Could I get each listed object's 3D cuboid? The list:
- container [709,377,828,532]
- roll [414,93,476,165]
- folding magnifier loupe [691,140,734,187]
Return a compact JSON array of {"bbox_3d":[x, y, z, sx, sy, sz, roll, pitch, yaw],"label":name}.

==

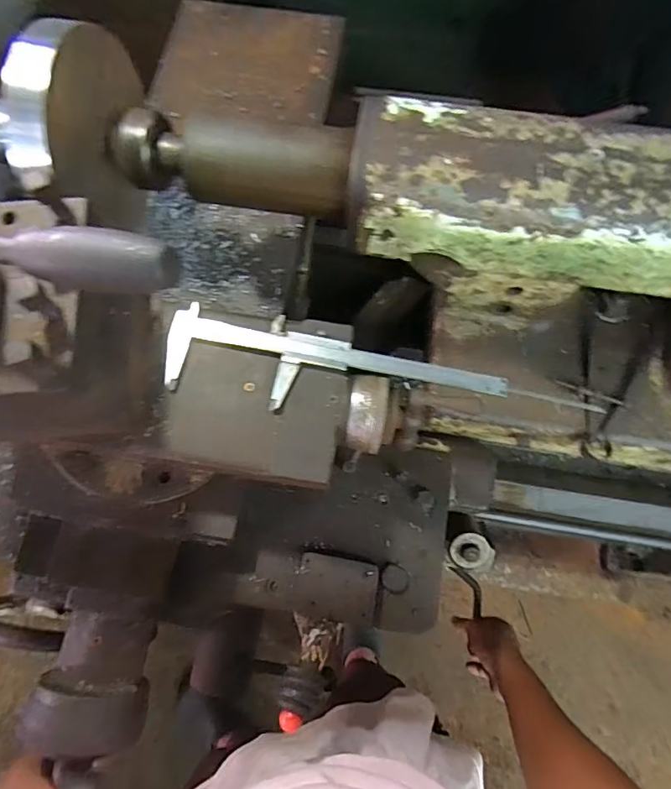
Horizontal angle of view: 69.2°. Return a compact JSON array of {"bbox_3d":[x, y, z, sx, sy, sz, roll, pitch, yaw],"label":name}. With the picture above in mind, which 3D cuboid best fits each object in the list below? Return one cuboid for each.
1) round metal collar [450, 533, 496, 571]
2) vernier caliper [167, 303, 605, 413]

### WHAT YOU ARE ASKED TO DO
Which of the lines above carry the string "JSON"? Copy every one.

### TASK SOLUTION
Return a compact JSON array of {"bbox_3d":[x, y, z, sx, sy, sz, roll, pitch, yaw],"label":name}.
Horizontal angle of view: 69.2°. Return a compact JSON array of {"bbox_3d":[x, y, z, sx, sy, sz, roll, pitch, yaw],"label":name}. With the picture above in mind, which 3D cuboid best fits each object in the list below? Return one cuboid for each.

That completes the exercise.